### Text shown

+ + + + + + +

An annual event, the Flight Stakes was last run in September 1909 and was won by Jack Atkin. After the Republican controlled New York Legislature under Governor Charles Evans Hughes passed the Hart–Agnew anti-betting legislation on June 11, 1908 with penalties allowing for fines and up to a year in prison. The owners of Sheepshead Bay Race Track, and other racing facilities in New York State, struggled to stay in business without betting. Racetrack operators had no choice but to drastically reduce the purse money being paid out which by 1909 saw the Flight Stakes offering a purse that was as little as one-fifth of what it had been in earlier years. Further restrictive legislation was passed by the New York Legislature in 1910 which deepened the financial crisis for track operators and led to a complete shut down of racing across the state during 1911 and 1912. When a Court ruling saw racing return in 1913 it was too late for the Sheepshead Bay horse racing facility and it never reopened.

+ + + + + + +

### Things to do
[1] Using the Flight Stakes passage, what are the answers to these questions?
(a) Who won the Flight Stakes when it was last run in September 1909?
(b) By 1909, how did the Flight Stakes purse compare with earlier years?
(c) During which years did racing shut down completely across New York State?
[2] Carry the passage on the Flight Stakes further, beginning right after its final sentence.

### Stored data entries

+ + + + + + +

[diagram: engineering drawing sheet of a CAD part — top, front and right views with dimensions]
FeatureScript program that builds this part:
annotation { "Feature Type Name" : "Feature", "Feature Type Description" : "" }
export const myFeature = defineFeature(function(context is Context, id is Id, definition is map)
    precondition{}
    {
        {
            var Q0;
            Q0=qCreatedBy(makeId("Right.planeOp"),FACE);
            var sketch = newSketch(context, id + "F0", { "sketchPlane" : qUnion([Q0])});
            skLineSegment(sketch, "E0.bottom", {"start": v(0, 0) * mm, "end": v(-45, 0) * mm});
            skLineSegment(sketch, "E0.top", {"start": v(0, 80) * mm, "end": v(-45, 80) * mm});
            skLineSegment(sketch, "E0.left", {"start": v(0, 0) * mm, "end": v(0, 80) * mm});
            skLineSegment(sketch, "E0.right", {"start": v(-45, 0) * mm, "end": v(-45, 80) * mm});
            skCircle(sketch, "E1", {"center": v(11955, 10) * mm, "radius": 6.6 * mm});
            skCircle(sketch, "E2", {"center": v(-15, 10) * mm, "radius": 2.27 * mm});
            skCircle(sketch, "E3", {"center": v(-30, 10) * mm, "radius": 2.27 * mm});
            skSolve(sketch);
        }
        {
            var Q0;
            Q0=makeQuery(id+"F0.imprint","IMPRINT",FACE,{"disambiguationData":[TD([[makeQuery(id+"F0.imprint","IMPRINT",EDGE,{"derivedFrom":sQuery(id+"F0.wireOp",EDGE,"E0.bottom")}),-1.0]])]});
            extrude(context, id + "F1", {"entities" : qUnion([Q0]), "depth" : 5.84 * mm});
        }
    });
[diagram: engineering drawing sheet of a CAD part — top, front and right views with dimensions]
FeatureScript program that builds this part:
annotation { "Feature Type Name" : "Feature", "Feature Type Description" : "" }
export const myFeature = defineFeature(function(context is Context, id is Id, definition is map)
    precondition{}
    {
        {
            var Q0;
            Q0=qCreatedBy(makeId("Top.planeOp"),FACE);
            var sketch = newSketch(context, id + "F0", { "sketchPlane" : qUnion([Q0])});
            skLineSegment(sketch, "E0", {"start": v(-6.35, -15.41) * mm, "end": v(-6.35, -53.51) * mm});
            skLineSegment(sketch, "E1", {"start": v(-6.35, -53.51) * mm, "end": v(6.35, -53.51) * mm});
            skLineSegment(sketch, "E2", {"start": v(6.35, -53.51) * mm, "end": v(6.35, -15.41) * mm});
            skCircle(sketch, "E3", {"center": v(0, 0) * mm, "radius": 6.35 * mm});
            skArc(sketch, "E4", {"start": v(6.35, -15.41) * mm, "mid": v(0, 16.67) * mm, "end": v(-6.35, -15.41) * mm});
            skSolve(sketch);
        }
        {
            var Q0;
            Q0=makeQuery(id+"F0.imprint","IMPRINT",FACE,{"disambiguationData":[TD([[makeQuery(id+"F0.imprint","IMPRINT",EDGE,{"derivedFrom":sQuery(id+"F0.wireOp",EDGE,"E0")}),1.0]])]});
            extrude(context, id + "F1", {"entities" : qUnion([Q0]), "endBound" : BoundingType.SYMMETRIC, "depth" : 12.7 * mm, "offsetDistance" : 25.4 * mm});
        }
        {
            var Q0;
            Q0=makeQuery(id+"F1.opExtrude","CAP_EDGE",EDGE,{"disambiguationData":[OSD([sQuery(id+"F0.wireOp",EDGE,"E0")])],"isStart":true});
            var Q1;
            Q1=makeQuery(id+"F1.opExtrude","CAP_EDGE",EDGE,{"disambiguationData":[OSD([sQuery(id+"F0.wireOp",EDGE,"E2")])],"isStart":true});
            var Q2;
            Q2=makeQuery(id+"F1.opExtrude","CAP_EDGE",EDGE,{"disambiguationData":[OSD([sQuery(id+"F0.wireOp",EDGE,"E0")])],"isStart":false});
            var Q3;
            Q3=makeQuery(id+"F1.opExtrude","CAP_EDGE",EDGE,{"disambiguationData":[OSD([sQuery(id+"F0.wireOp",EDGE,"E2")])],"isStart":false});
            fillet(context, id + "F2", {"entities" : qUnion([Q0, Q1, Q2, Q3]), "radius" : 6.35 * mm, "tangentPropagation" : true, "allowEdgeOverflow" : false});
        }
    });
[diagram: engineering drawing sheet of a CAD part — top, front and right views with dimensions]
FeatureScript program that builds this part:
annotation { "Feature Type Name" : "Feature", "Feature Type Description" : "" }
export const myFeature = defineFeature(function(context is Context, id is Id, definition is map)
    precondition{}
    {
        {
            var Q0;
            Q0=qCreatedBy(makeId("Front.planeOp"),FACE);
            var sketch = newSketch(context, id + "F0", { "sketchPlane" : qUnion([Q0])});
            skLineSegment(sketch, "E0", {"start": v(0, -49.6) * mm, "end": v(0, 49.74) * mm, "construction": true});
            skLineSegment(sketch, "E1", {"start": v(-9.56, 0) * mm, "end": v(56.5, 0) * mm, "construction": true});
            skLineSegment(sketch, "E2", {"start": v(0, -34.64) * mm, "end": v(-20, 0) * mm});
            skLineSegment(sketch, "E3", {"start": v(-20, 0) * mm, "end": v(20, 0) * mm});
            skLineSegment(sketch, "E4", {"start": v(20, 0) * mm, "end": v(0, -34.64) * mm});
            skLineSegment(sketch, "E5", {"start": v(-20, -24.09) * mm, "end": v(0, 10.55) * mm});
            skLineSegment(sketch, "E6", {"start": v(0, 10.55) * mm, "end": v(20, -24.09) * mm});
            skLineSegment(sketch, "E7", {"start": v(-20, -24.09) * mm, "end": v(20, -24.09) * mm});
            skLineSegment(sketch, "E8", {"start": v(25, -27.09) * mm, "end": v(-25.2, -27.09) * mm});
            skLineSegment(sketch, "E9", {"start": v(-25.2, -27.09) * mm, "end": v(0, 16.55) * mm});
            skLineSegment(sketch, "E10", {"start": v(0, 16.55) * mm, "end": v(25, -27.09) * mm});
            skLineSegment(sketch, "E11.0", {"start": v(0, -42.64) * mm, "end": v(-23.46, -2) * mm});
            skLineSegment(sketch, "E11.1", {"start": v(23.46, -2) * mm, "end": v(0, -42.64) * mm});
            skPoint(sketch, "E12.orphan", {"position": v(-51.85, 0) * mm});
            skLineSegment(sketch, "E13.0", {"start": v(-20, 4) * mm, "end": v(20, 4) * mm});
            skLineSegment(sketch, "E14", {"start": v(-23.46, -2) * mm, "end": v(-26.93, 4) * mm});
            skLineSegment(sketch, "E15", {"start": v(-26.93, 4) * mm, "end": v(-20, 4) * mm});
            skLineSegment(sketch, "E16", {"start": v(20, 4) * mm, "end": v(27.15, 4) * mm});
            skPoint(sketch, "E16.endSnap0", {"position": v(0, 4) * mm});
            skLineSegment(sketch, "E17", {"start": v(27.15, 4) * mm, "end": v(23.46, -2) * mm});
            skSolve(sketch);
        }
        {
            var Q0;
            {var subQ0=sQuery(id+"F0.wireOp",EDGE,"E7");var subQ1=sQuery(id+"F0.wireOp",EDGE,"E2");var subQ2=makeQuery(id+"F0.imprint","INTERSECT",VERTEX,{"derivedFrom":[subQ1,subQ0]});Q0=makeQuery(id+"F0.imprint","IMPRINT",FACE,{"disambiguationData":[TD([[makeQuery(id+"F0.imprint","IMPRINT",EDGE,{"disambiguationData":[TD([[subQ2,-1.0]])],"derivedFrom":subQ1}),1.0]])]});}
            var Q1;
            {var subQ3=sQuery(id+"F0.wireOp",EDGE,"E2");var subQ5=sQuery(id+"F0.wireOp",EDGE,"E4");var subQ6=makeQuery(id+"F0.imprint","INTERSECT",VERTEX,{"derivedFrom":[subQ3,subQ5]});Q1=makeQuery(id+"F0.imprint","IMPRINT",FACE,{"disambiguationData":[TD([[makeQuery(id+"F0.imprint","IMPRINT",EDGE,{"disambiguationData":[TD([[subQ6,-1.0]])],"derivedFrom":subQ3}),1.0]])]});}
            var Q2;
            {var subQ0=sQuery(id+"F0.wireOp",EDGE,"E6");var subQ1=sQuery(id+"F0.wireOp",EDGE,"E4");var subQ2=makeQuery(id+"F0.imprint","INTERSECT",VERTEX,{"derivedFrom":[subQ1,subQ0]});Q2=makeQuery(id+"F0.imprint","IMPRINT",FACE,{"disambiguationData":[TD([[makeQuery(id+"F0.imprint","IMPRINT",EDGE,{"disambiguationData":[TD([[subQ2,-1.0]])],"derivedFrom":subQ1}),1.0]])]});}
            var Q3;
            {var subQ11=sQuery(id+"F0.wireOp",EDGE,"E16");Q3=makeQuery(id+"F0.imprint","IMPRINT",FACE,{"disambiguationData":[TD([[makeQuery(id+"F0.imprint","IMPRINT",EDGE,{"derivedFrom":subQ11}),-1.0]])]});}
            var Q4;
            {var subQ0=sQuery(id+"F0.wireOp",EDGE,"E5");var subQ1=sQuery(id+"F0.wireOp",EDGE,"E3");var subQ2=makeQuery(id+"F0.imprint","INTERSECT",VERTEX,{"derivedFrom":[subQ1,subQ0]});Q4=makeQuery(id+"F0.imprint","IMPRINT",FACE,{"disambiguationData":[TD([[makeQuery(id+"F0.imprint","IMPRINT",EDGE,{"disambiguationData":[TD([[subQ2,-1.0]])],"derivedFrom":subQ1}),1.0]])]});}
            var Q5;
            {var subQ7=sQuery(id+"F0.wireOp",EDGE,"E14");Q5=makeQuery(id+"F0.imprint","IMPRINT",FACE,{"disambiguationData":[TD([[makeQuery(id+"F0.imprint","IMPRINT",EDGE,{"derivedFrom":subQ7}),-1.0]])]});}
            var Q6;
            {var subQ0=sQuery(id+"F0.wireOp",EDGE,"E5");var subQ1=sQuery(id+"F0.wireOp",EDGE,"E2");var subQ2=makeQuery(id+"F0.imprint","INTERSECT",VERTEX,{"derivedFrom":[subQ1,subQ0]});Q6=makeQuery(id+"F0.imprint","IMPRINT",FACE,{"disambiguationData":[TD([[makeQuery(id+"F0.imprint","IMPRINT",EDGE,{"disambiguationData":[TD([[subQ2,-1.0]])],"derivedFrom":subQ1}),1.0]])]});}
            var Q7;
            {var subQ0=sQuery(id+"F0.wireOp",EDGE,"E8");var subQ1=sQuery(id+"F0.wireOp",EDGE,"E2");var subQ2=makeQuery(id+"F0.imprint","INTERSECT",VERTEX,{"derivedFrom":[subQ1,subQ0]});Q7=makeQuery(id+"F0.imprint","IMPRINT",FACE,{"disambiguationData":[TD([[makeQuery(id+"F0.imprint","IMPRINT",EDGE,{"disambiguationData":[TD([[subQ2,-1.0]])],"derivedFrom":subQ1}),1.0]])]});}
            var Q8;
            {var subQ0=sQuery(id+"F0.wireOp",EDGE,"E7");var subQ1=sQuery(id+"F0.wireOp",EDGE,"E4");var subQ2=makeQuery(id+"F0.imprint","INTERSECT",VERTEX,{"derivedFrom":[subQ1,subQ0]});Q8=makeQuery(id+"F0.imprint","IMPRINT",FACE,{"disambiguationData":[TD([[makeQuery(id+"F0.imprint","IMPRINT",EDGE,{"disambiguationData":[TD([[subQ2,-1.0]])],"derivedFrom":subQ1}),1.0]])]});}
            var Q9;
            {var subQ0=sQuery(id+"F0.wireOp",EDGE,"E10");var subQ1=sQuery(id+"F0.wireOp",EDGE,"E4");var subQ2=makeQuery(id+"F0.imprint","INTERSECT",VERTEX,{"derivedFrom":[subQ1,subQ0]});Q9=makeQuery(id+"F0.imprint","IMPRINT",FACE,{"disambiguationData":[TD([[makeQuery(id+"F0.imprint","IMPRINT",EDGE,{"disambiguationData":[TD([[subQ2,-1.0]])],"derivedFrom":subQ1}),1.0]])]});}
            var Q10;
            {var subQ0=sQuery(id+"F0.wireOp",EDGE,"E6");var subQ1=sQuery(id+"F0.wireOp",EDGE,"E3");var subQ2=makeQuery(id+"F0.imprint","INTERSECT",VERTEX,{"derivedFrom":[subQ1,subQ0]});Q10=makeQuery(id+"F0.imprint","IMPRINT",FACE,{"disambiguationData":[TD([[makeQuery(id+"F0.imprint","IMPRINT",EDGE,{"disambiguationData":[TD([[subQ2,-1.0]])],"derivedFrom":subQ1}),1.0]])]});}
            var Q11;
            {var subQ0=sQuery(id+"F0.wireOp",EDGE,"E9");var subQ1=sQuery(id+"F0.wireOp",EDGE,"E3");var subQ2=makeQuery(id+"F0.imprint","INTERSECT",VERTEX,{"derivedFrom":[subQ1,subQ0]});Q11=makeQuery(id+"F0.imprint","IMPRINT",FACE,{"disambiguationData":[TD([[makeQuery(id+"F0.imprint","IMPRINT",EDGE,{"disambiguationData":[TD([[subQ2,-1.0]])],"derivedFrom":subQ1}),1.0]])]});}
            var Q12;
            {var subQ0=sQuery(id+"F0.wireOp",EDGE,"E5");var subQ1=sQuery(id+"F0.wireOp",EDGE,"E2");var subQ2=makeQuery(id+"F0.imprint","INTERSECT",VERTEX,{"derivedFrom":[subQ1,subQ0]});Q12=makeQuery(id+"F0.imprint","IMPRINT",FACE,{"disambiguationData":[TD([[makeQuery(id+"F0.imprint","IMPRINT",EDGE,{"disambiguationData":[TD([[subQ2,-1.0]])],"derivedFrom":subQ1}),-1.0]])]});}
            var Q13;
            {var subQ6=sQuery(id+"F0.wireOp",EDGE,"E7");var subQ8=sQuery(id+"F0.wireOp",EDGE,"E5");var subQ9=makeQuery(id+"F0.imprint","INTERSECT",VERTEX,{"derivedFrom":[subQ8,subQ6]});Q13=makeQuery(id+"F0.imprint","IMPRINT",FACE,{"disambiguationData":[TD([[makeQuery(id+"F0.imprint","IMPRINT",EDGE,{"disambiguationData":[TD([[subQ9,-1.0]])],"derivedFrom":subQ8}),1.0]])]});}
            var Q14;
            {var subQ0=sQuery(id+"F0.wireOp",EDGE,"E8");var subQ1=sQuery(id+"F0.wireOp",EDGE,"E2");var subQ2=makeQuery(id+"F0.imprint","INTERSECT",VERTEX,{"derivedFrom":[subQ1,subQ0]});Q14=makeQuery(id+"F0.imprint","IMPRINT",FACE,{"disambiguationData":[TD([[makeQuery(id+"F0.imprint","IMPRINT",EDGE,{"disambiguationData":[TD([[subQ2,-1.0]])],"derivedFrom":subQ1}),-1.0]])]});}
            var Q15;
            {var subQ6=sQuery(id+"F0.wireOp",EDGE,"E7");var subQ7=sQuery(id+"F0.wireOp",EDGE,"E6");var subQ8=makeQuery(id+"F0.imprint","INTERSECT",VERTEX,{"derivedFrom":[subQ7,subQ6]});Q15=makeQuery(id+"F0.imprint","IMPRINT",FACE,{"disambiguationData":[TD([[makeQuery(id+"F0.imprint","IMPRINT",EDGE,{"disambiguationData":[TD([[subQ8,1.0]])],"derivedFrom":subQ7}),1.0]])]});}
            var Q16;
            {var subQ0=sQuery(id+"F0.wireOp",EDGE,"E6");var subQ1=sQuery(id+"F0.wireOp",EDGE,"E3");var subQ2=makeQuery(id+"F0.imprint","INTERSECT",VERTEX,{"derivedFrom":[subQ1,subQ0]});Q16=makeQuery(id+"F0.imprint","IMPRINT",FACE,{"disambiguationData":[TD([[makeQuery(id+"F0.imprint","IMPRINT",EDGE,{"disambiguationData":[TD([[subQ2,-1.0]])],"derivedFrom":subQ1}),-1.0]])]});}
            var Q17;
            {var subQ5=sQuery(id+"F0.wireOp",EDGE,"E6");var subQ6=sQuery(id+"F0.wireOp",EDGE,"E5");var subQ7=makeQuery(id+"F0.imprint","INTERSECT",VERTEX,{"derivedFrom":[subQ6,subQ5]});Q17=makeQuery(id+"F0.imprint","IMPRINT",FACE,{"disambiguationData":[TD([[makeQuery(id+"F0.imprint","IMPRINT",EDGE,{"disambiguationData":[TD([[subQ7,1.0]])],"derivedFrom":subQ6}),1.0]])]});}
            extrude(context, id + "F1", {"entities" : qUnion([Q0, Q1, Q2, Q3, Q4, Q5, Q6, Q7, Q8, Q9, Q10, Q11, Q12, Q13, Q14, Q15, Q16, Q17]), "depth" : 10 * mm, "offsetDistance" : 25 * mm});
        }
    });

+ + + + + + +

### Your responses
[1]
(a) Jack Atkin.
(b) It was as little as one-fifth of what it had been in earlier years.
(c) 1911 and 1912.

[2]
==Records==
Speed record: (at current distance of 1-1/16)
- 1:40.29 – Heatherten (1984) (new race and track record)

Most wins:
- 2 – Kingston (1890, 1892)
- 2 – Clifford (1894, 1896)
- 2 – Hamburg Belle (1904, 1905)
- 2 – Roseben (1906, 1907)

Most wins by a jockey:
- 2 – Fred Littlefield (1889, 1898)
- 2 – Fred Taral (1892, 1896)
- 2 – Henry Griffin (1894, 1895)
- 2 – Henry Spencer (1899, 1901)
- 2 – Lucien Lyne (1904, 1906)

Most wins by a trainer:
- 3 – A. Jack Joyner (1904, 1905, 1908)

Most wins by an owner:
- 2 – Michael F. Dwyer (1890, 1892)
- 2 – H. Eugene Leigh (1894, 1896)
- 2 – William C. Whitney (1902, 1903)
- 2 – Sydney Paget for J. B. A. Haggin (1904, 1905)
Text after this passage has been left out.